My insecurities are making it hard for me to truly enjoy the nice, warm weather.  Summer is swiftly approaching and I am already missing the safety of over sized sweatshirts.  I saw a number of thin girls in itty bitty shorts today and that did not help matters.  I was actually quite fascinated how their thighs connect seamlessly into their calves like perfect, long, slender cones.  But then I thought of my own lumpy thighs…

I can’t help wondering how they feel about themselves.  Do they realize how lovely they are?  Or are they dissapointed with what they see in the mirror as well?  Are they content with life because they are thin?  Do they even know what they have?

But I don’t know them.  Any assumptions I make would just highlight my own ignorance.  Just as someone assuming they know me based on my size would highlight their own.  But this knowledge does not stop my envy.

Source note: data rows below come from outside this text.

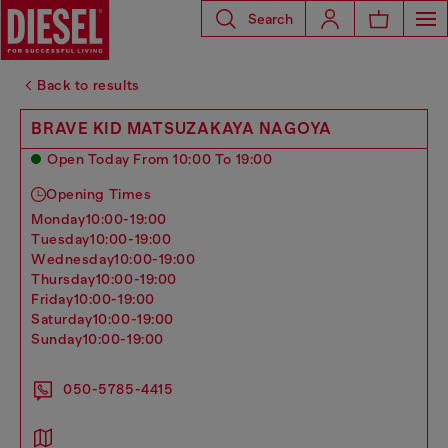
Search
Back to results
BRAVE KID MATSUZAKAYA NAGOYA
Open Today From 10:00 To 19:00
Opening Times
monday
10:00-19:00
tuesday
10:00-19:00
wednesday
10:00-19:00
thursday
10:00-19:00
friday
10:00-19:00
saturday
10:00-19:00
sunday
10:00-19:00
050-5785-4415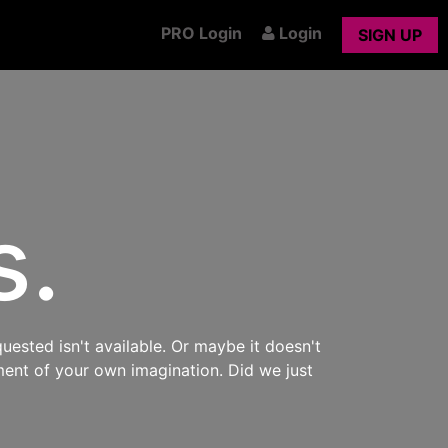
PRO Login
Login
SIGN UP
s.
uested isn't available. Or maybe it doesn't
ment of your own imagination. Did we just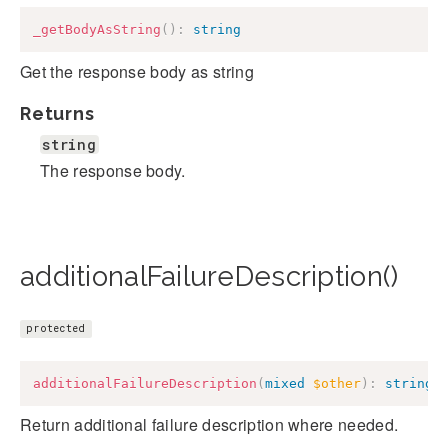
_getBodyAsString
(
)
:
string
Get the response body as string
Returns
string
The response body.
additionalFailureDescription()
protected
additionalFailureDescription
(
mixed
$other
)
:
string
Return additional failure description where needed.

I wonder what I should do when I finally love my legs.  Like truly love them.  Maybe a little heart tattoo on my upper calf.  Or Japanese kanji for love which I’ll find out later actually means lettuce or apple or something.  Hmmmm…  I don’t know if I could make that kind of commitment.

What I will probably do is wear shorts on a walk along the river and just relish the feeling of a breeze on my knees.  Simple I know but if I could walk confidently in such a situation without feeling like I should apologize to everyone who sees my thunder thighs, I will know I truly have arrived.

 

 

This is gonna take a while.

 

 

 

I probably should start by not referring to them as “thunder thighs.”